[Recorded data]
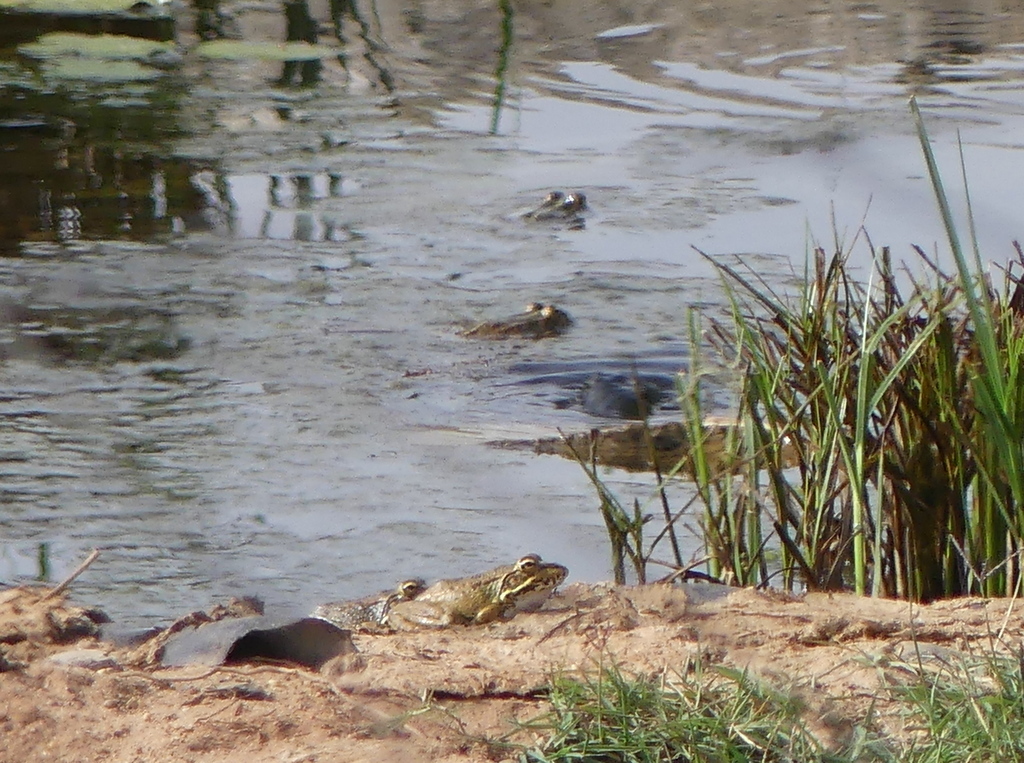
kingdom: Animalia
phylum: Chordata
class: Amphibia
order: Anura
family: Ranidae
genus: Pelophylax
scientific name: Pelophylax perezi
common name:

### SHORT EXERCISE
Rewrite the lines of every item above, swapping "common name" for "vernacular name" and keeping everything else the same. Omit the pictures from your answer.

### TASK OUTPUT
kingdom: Animalia
phylum: Chordata
class: Amphibia
order: Anura
family: Ranidae
genus: Pelophylax
scientific name: Pelophylax perezi
vernacular name:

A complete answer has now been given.